DOCUMENT EXTRACT
* * *
# Hobbits Go Where When They Die?



## Persephone (Apr 21, 2004)

When Hobbits die where do they go again? I forgot...I know this was discussed somewhere...

Elves to Mandos, Dwarves in...I forgot but they do go to a certain place.

What about Hobbits?


----------



## Beleg (Apr 21, 2004)

Since Hobbits are supposedly a distant offshoot of the human race, I imagine their ultimate destination is beyond the circles of the world, like men.


----------



## Arvedui (Apr 21, 2004)

Since I am of the opinion that Hobbits did not appear in Middle-earth out of accident (read this thread: http://www.thetolkienforum.com/showthread.php?t=7510), I believe that their fate is decided by Eru himself. Considering that they are mortal, that will rule out the possibility of going to Valinor or Tol Eressëa, as the Firstborn do. The Dwarves have a special relationship with Aulë, and their fate is not known, but according to their belief it is decided by Aulë.
Hobbits have no special link that is known to any particular Vala.
That leaves Eru.
In other words, I agree with Beleg.


----------



## Aulë (Apr 21, 2004)

Arvedui said:


> The Dwarves have a special relationship with Aulë, and their fate is not known, but according to their belief it is decided by Aulë.


Their fate is to become attendants at various Starbucks stores around the world, and to lace the drinks with a mind control device so that by the year 2056, 80% of the world's population will be worshipping me instead of that upstart Manwë.


What? You thought it was coffee?


----------



## Persephone (Apr 21, 2004)

Ok, so this is the reason why I specifically _avoid _ starbucks! Dwarves...  

Anyway, Men and Hobbits are not supposed to be related since it is not like an origin of the species kinda thing. So I get it Hobbits don't go anywhere except the earth.

Ok, so what happened to Bilbo and Frodo and Samwise when they were taken away - were they turned into elves? I assumed they did not die since no reference was made. ANd they don't deserve to die at all. 

I know that this is like an ongoing question perhaps, so people bear with me, I am just trying to get info here.


----------



## Inderjit S (Apr 22, 2004)

Hobbits are Men, and they will go, after they die, wherever Men go and we don't know where Men go apart from to Eru.

Bilbo and co. died.


----------



## Persephone (Apr 22, 2004)

Inderjit S said:


> Hobbits are Men, and they will go, after they die, wherever Men go and we don't know where Men go apart from to Eru.
> 
> Bilbo and co. died.



THEY DID???  

It never was mentioned anywhere - well, obviously you're read further than I did. Can you point this out to me please.

Cause I think they didn't die, but I can be wrong.


----------



## Ithrynluin (Apr 23, 2004)

Yes, they did die.



> _The Letters of J.R.R. Tolkien; #325_
> As for _Frodo_ or other mortals, they could only dwell in _Aman_ for a limited time – whether brief or long. The _Valar_ had neither the power nor the right to confer 'immortality' upon them. Their sojourn was a 'purgatory', but one of peace and healing and they would eventually pass away (_die_ at their own desire and of free will) to destinations of which the Elves knew nothing.


----------



## Corvis (Nov 28, 2004)

Ithrynluin said:


> Yes, they did die.


 
So Frodo did die when he went to Aman? So why did he travel to Aman or with the elves in the first place? I thought he was going to live forever, or was that not the idea. It doesn't make much sense.


----------



## Ithrynluin (Nov 28, 2004)

Read again the portion of Letter #325 that I quoted above. Frodo's wounds and memories of darkness troubled him greatly and he could find no peace in Middle-Earth, he could not enjoy the Shire which was saved mostly owing to him. He went to the Undying Lands to ease his hurts and be healed and live out the remaining years of his life in peace and bliss.


----------



## treebeardgarden (Dec 26, 2004)

Ithrynuin says

Read again the portion of Letter #325 that I quoted above. Frodo's wounds and memories of darkness troubled him greatly and he could find no peace in Middle-Earth, he could not enjoy the Shire which was saved mostly owing to him. He went to the Undying Lands to ease his hurts and be healed and live out the remaining years of his life in peace and bliss.
Someone with sense who has obviously read the books and understands them. Thankyou


----------
* * *
DIRECTIONS FOR THIS TASK
Reproduce everything in the forum thread on where hobbits go after death from "So Frodo did" down to "make much sense.". The rows below were taken from a separate source.

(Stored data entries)
* * *
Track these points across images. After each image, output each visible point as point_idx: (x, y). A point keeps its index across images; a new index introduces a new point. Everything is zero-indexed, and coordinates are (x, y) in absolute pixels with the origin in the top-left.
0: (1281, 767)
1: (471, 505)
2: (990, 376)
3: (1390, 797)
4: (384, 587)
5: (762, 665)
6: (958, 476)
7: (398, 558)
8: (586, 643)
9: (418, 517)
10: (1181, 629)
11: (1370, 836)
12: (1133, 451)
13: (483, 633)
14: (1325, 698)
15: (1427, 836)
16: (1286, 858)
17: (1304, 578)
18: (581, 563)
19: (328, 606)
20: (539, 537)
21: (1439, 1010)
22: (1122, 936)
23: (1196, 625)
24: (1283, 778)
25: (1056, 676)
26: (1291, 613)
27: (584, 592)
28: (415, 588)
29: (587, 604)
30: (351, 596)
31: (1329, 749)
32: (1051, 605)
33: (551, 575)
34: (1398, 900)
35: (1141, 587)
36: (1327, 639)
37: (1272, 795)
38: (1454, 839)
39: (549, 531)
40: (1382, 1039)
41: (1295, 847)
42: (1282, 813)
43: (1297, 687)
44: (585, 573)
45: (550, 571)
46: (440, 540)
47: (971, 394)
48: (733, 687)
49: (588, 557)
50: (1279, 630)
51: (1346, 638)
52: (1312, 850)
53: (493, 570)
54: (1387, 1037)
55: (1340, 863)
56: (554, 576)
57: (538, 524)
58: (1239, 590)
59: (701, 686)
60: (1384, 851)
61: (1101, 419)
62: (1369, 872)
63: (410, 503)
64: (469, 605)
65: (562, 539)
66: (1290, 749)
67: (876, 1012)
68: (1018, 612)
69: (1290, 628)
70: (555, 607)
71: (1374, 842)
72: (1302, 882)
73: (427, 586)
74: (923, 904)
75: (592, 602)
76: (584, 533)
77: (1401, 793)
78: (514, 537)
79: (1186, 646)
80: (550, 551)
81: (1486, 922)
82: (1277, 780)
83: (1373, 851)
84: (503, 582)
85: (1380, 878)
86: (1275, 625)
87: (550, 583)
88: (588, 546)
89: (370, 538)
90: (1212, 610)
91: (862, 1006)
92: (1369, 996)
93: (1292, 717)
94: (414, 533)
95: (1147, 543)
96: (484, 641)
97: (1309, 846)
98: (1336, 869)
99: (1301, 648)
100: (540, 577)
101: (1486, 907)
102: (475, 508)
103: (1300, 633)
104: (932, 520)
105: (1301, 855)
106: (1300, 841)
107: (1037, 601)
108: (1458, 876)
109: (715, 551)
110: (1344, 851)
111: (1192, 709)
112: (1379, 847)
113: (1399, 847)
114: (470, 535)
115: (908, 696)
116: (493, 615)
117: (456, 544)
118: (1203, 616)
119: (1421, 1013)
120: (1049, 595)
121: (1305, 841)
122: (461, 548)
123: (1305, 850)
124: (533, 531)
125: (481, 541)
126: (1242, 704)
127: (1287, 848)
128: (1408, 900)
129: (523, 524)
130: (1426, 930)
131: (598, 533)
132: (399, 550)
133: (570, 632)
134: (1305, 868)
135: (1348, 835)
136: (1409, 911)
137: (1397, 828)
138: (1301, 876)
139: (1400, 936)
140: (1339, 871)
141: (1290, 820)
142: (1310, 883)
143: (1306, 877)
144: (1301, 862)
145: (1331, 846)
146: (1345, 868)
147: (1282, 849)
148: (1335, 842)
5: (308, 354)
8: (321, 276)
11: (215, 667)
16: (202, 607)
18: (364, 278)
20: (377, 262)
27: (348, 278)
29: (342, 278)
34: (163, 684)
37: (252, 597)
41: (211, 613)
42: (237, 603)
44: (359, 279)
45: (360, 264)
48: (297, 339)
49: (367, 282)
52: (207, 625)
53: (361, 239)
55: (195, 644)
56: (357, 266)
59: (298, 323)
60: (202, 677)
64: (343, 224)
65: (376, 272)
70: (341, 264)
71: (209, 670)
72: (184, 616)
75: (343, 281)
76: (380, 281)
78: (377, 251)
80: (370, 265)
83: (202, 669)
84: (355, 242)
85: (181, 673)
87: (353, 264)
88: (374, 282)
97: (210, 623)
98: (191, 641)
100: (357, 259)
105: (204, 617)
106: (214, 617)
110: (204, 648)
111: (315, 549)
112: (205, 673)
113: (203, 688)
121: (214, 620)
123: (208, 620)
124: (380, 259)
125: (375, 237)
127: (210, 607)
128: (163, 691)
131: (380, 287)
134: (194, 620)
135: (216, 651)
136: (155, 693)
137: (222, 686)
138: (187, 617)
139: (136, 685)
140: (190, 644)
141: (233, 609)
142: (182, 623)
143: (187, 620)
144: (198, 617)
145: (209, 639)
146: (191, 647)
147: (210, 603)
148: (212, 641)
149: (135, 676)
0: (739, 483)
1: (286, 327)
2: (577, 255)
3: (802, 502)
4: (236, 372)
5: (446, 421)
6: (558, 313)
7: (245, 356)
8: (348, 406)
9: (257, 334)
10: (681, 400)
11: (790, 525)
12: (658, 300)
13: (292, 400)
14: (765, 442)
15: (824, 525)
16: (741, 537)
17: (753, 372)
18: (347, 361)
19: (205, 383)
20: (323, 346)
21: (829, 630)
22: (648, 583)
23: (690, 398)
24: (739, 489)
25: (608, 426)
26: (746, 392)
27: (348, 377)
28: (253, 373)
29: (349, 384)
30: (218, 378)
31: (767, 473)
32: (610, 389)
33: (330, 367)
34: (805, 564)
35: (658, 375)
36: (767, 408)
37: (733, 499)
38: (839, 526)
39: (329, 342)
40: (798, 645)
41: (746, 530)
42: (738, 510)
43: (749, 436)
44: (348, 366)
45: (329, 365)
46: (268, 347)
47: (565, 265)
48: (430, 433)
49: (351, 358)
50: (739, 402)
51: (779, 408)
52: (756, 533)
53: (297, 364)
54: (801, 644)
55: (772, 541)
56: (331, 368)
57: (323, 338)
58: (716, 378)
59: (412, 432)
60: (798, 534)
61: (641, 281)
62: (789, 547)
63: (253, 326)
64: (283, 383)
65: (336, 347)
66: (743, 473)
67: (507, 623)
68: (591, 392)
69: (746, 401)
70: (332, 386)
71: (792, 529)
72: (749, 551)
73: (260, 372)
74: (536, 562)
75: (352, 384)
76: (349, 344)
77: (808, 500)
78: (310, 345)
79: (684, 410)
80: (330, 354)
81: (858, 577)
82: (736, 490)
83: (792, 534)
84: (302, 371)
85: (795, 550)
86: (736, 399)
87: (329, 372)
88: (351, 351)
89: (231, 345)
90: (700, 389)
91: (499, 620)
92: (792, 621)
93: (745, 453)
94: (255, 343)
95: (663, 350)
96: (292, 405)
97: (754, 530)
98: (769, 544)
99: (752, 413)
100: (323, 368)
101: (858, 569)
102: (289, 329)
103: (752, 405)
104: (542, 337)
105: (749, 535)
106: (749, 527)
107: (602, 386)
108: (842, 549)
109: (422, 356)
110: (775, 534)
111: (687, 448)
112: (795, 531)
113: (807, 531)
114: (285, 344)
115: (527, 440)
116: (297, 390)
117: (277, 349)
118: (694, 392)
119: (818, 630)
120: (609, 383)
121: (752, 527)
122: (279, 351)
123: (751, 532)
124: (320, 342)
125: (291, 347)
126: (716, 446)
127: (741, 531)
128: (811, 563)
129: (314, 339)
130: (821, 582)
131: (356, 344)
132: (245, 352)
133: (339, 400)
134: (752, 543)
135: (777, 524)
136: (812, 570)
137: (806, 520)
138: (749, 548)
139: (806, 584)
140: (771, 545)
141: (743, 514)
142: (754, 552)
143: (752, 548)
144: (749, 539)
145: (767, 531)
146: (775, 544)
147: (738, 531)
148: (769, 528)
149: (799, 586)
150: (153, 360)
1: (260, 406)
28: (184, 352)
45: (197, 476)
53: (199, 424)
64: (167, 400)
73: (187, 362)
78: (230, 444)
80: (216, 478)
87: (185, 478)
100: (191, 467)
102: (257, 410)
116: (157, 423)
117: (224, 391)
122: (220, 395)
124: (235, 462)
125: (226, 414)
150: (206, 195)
* * *
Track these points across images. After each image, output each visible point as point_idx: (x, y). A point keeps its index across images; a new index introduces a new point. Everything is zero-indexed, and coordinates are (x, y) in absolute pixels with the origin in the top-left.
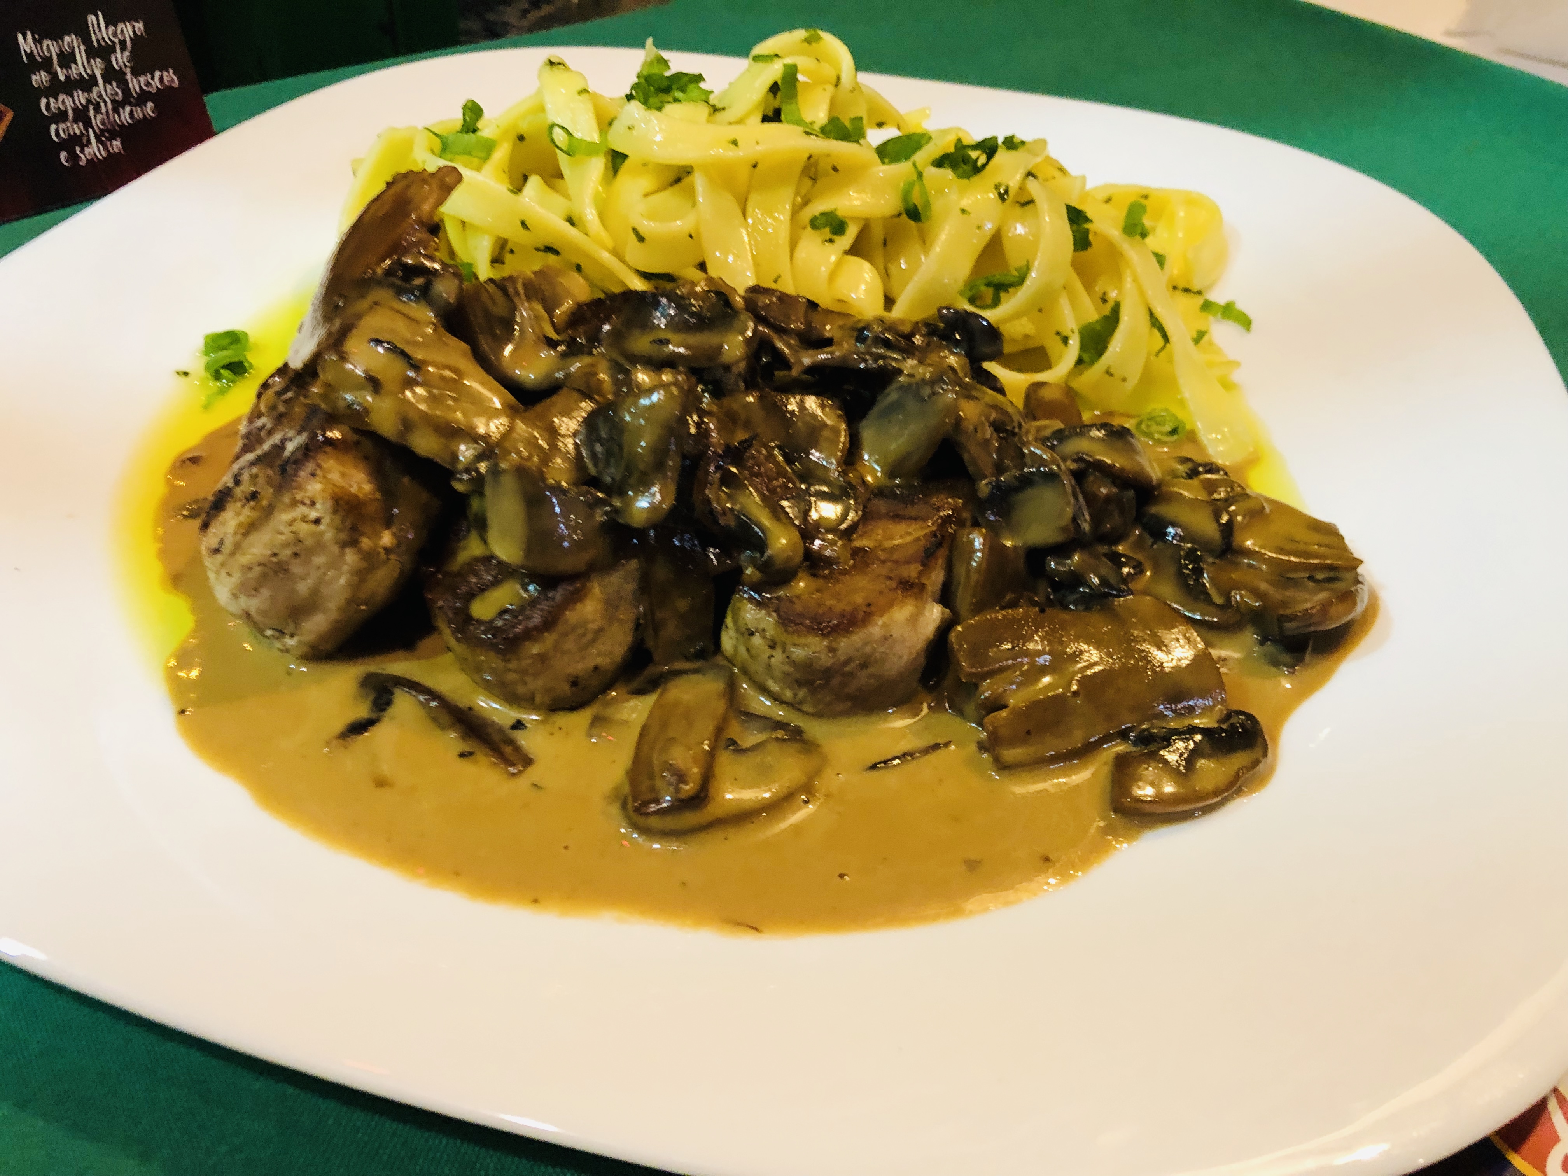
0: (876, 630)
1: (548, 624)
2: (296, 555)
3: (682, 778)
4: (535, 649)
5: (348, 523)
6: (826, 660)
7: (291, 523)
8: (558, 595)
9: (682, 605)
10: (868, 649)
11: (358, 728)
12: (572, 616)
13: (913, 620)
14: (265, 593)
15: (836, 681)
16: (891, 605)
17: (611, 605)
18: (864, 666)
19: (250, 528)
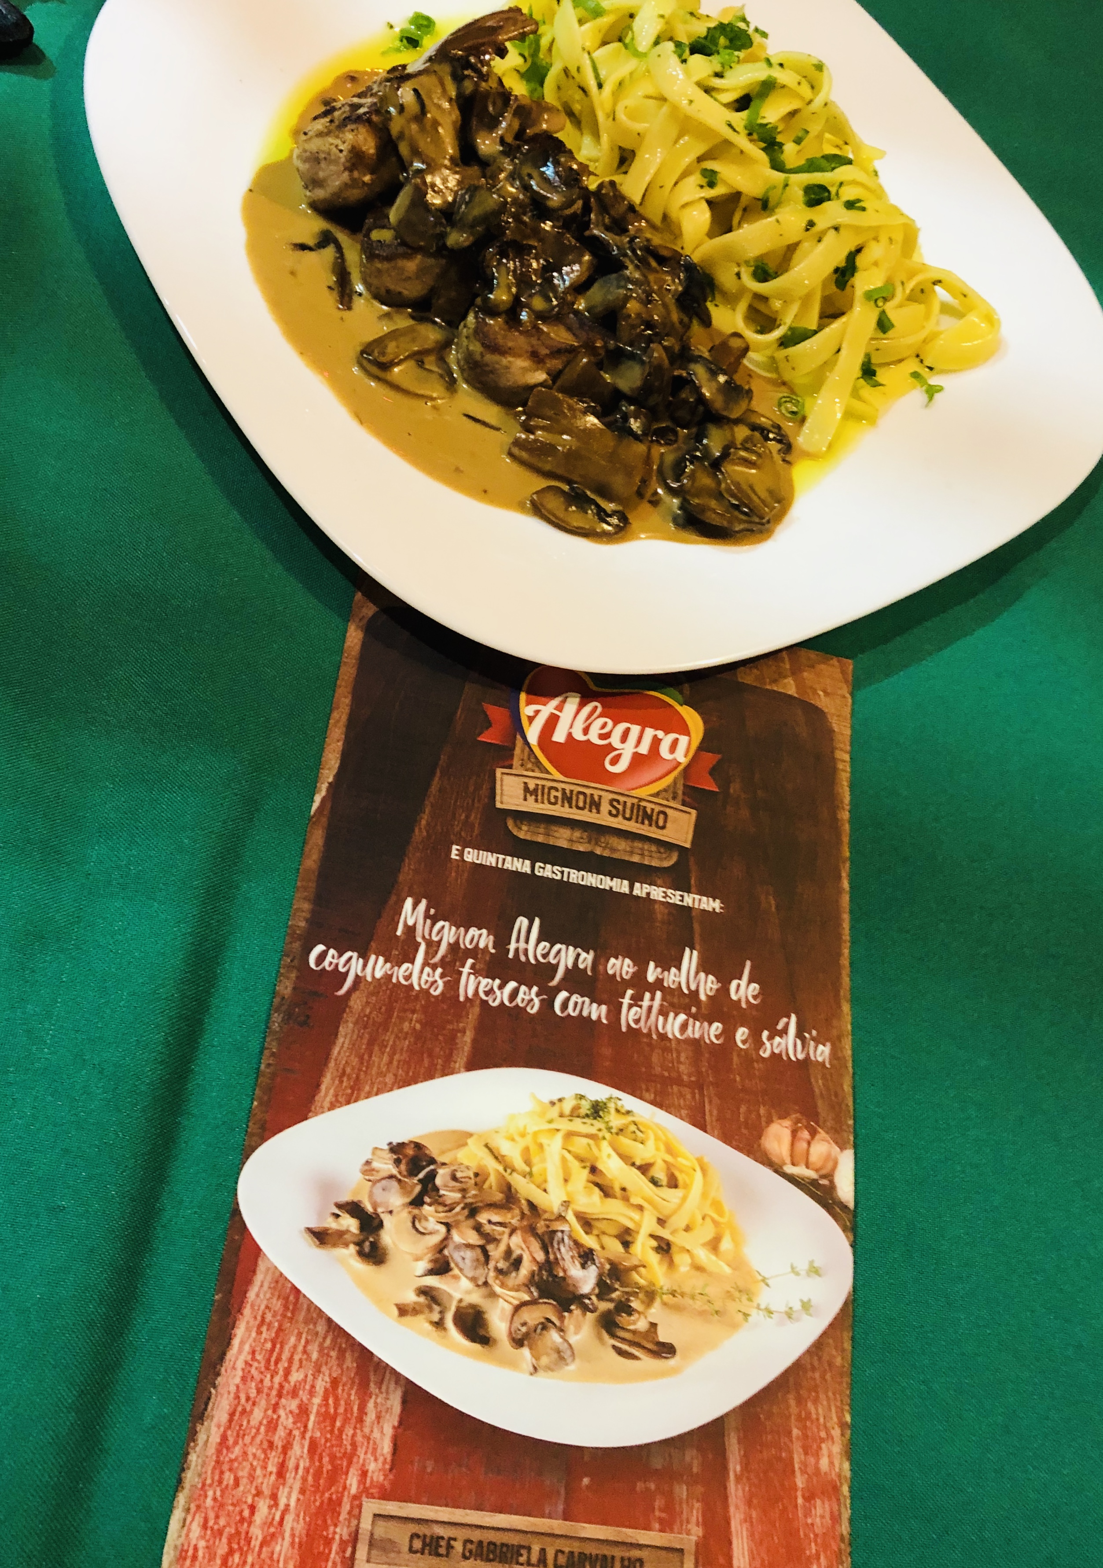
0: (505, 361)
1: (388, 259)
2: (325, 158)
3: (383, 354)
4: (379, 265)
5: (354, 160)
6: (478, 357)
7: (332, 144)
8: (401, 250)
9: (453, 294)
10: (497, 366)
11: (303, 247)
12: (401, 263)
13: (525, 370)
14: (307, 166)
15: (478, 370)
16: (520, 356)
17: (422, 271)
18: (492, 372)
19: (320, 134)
* * *
ANSWER TO THE PROBLEM
So Frodo did die when he went to Aman? So why did he travel to Aman or with the elves in the first place? I thought he was going to live forever, or was that not the idea. It doesn't make much sense.